### Extract provided
[START]

The author’s humor shines brightest when he satirizes the insipid commercial culture of the casino business. Here, Scarlett, Morton’s sister, explains the future of Caesar’s Empire: “Now Rome can truly rise to its destiny as a kid-friendly, multifarious, multicultural empire. No longer confined to a stuffy Mediterranean peninsula, it goes beyond borders to incorporate all the known world. So it’s more inclusive; its Egyptian, Punic, and Arabian territories are given more meaningful representation.” The “This is Circus-to-the-Maximus” concept is genuinely inventive and funny, as is the entire project to disingenuously mine the past for modern marketing gimmicks. Also, the conclusion of the book, though entirely implausible and disappointingly contrived, has the virtue of being surprisingly unpredictable. However, the novel, for the most part, is a rambling, ill-disciplined mess that conflates an absence of literary structure with comedy. There is hardly a page without a handful of jocular witticisms, and after a short while, this relentless barrage of one-liners becomes utterly exhausting. Finally, the work feels less like a novel and more like a very long standup routine. This is the challenge of such a lightsome farce—there are simply too many jokes, and the reader becomes desensitized to them; as a result of the absence of any gravity, none of the characters ever rise to full development. Some of the author’s jokes land, and there is much in Scrivner’s book that heartily entertains, but even at its best it does little more than that, and therefore never moves past the realm of superficial comedy into something more meaningful.

[END]

### Collected data
[START]

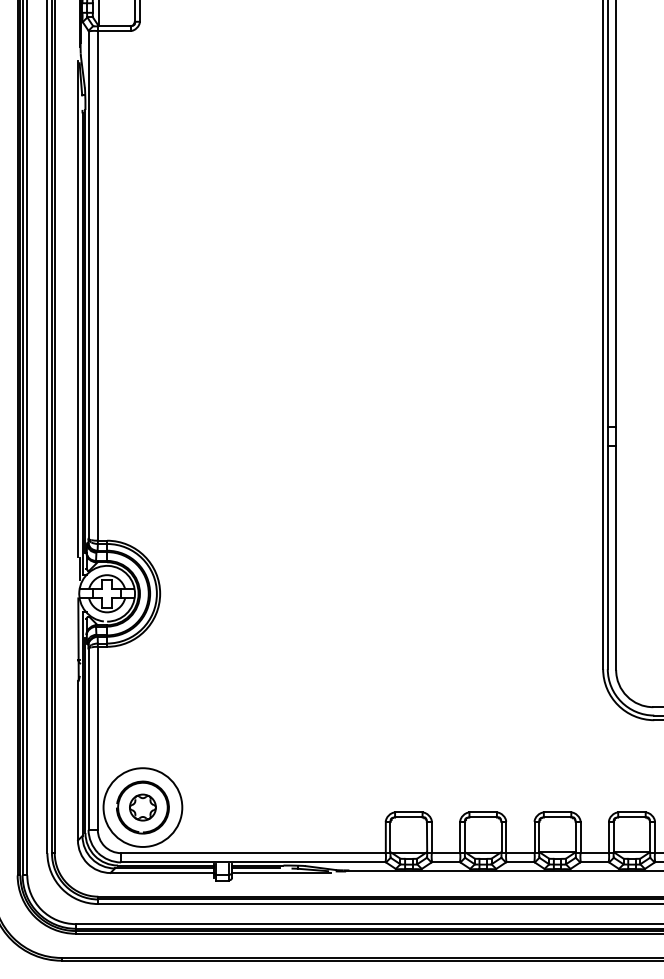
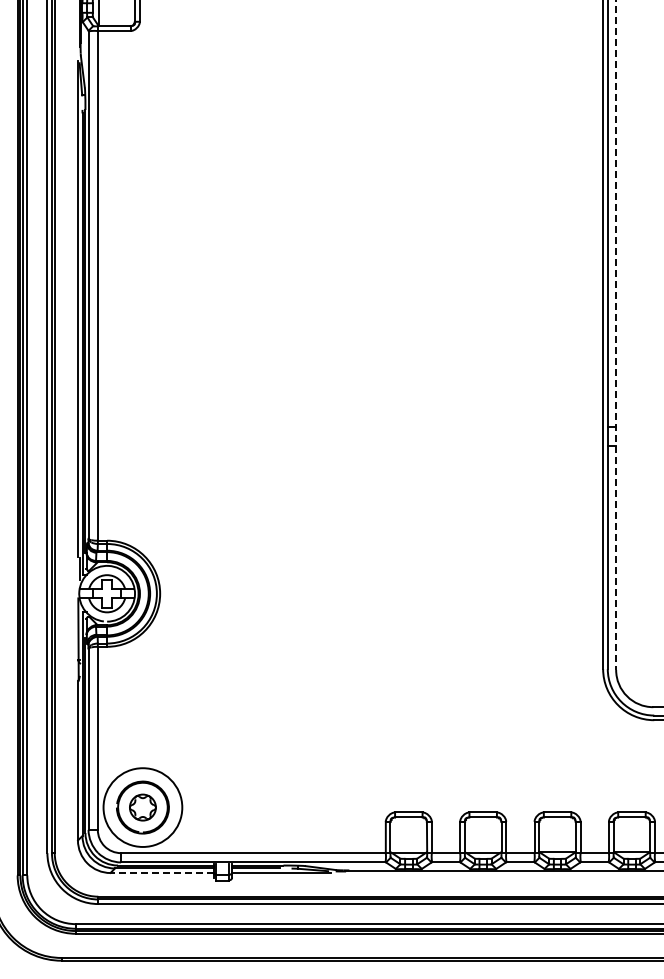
line at (616, 335): solid -> dashed
line at (162, 873): solid -> dashed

[END]

### Given request 1
Translate this sentence from the book review into Spanish: "Finally, the work feels less like a novel and more like a very long standup routine."
### Given request 2
According to the book review, how is Scarlett related to Morton?

### Complete answer 1
Finalmente, la obra se siente menos como una novela y más como una rutina de monólogo cómico muy larga.

### Complete answer 2
She is Morton's sister.